BEGIN Data for processing
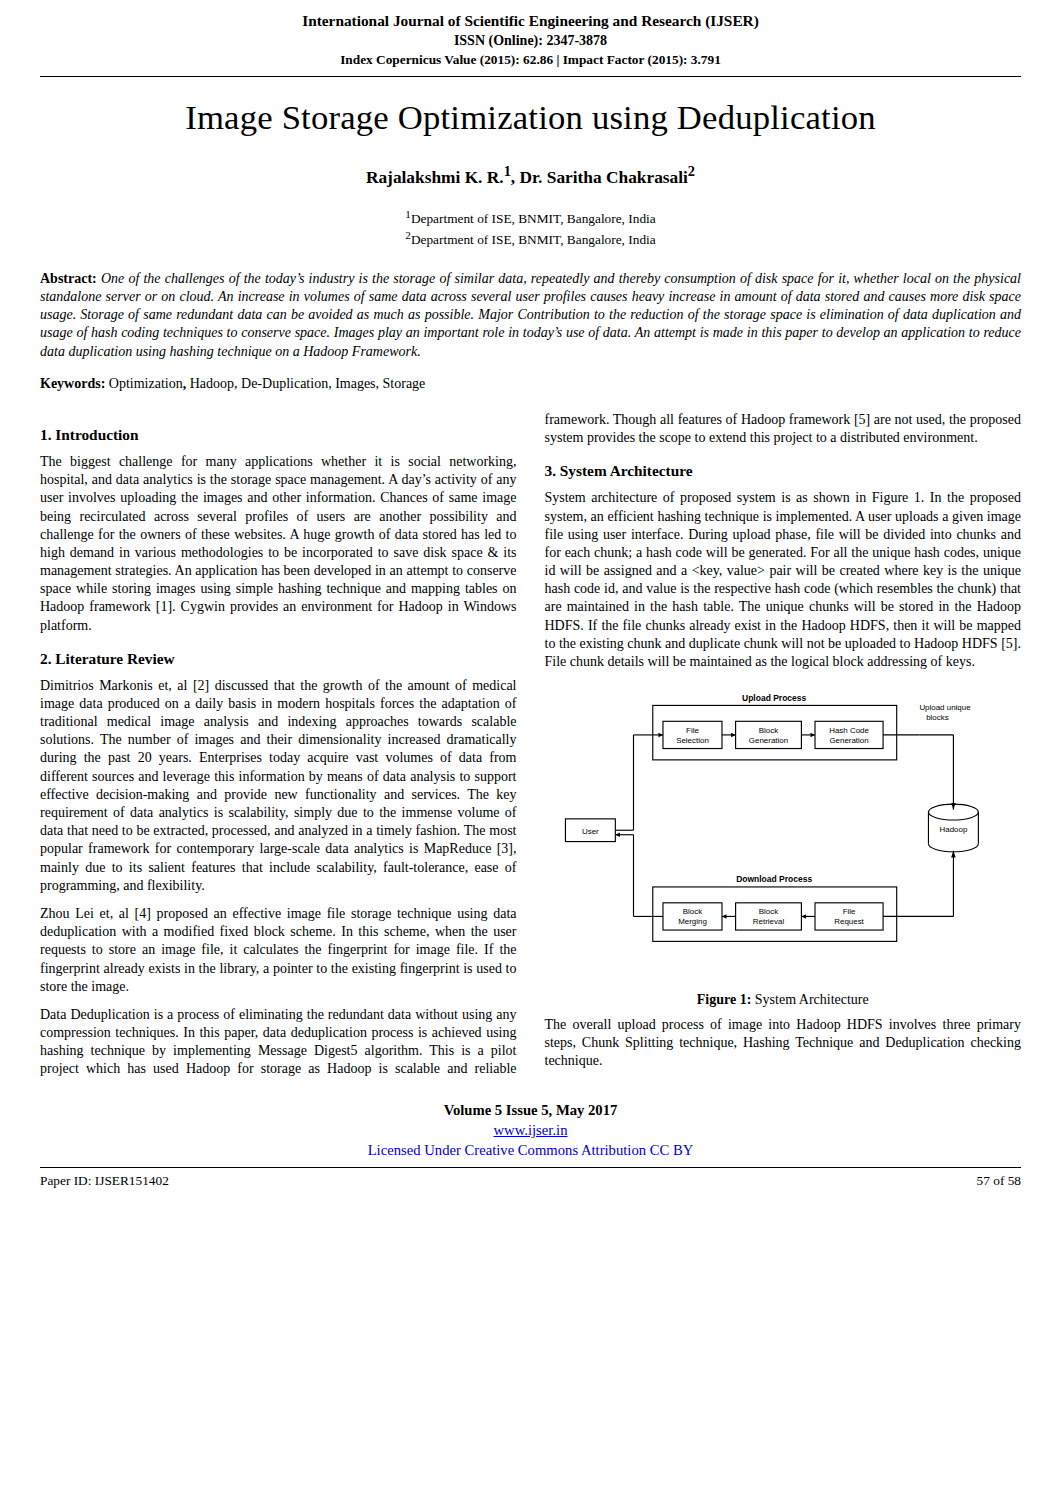International Journal of Scientific Engineering and Research (IJSER)
ISSN (Online): 2347-3878
Index Copernicus Value (2015): 62.86 | Impact Factor (2015): 3.791
Image Storage Optimization using Deduplication
Rajalakshmi K. R.1, Dr. Saritha Chakrasali2
1Department of ISE, BNMIT, Bangalore, India
2Department of ISE, BNMIT, Bangalore, India
Abstract: One of the challenges of the today’s industry is the storage of similar data, repeatedly and thereby consumption of disk space for it, whether local on the physical standalone server or on cloud. An increase in volumes of same data across several user profiles causes heavy increase in amount of data stored and causes more disk space usage. Storage of same redundant data can be avoided as much as possible. Major Contribution to the reduction of the storage space is elimination of data duplication and usage of hash coding techniques to conserve space. Images play an important role in today’s use of data. An attempt is made in this paper to develop an application to reduce data duplication using hashing technique on a Hadoop Framework.
Keywords: Optimization, Hadoop, De-Duplication, Images, Storage
1. Introduction
The biggest challenge for many applications whether it is social networking, hospital, and data analytics is the storage space management. A day’s activity of any user involves uploading the images and other information. Chances of same image being recirculated across several profiles of users are another possibility and challenge for the owners of these websites. A huge growth of data stored has led to high demand in various methodologies to be incorporated to save disk space & its management strategies. An application has been developed in an attempt to conserve space while storing images using simple hashing technique and mapping tables on Hadoop framework [1]. Cygwin provides an environment for Hadoop in Windows platform.
2. Literature Review
Dimitrios Markonis et, al [2] discussed that the growth of the amount of medical image data produced on a daily basis in modern hospitals forces the adaptation of traditional medical image analysis and indexing approaches towards scalable solutions. The number of images and their dimensionality increased dramatically during the past 20 years. Enterprises today acquire vast volumes of data from different sources and leverage this information by means of data analysis to support effective decision-making and provide new functionality and services. The key requirement of data analytics is scalability, simply due to the immense volume of data that need to be extracted, processed, and analyzed in a timely fashion. The most popular framework for contemporary large-scale data analytics is MapReduce [3], mainly due to its salient features that include scalability, fault-tolerance, ease of programming, and flexibility.
Zhou Lei et, al [4] proposed an effective image file storage technique using data deduplication with a modified fixed block scheme. In this scheme, when the user requests to store an image file, it calculates the fingerprint for image file. If the fingerprint already exists in the library, a pointer to the existing fingerprint is used to store the image.
Data Deduplication is a process of eliminating the redundant data without using any compression techniques. In this paper, data deduplication process is achieved using hashing technique by implementing Message Digest5 algorithm. This is a pilot project which has used Hadoop for storage as Hadoop is scalable and reliable framework. Though all features of Hadoop framework [5] are not used, the proposed system provides the scope to extend this project to a distributed environment.
3. System Architecture
System architecture of proposed system is as shown in Figure 1. In the proposed system, an efficient hashing technique is implemented. A user uploads a given image file using user interface. During upload phase, file will be divided into chunks and for each chunk; a hash code will be generated. For all the unique hash codes, unique id will be assigned and a <key, value> pair will be created where key is the unique hash code id, and value is the respective hash code (which resembles the chunk) that are maintained in the hash table. The unique chunks will be stored in the Hadoop HDFS. If the file chunks already exist in the Hadoop HDFS, then it will be mapped to the existing chunk and duplicate chunk will not be uploaded to Hadoop HDFS [5]. File chunk details will be maintained as the logical block addressing of keys.
Upload Process File Selection Block Generation Hash Code Generation Upload unique blocks User Hadoop Download Process Block Merging Block Retrieval File Request
Figure 1: System Architecture
The overall upload process of image into Hadoop HDFS involves three primary steps, Chunk Splitting technique, Hashing Technique and Deduplication checking technique.
Volume 5 Issue 5, May 2017
www.ijser.in
Licensed Under Creative Commons Attribution CC BY
Paper ID: IJSER151402 57 of 58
END Data for processing
#### [What you should do]
Quote the records above exactly, from the first line through the line containing "2Department of ISE, BNMIT, Bangalore, India", and leave out the pictures.

#### [Solution to this problem]
International Journal of Scientific Engineering and Research (IJSER)
ISSN (Online): 2347-3878
Index Copernicus Value (2015): 62.86 | Impact Factor (2015): 3.791
Image Storage Optimization using Deduplication
Rajalakshmi K. R.1, Dr. Saritha Chakrasali2
1Department of ISE, BNMIT, Bangalore, India
2Department of ISE, BNMIT, Bangalore, India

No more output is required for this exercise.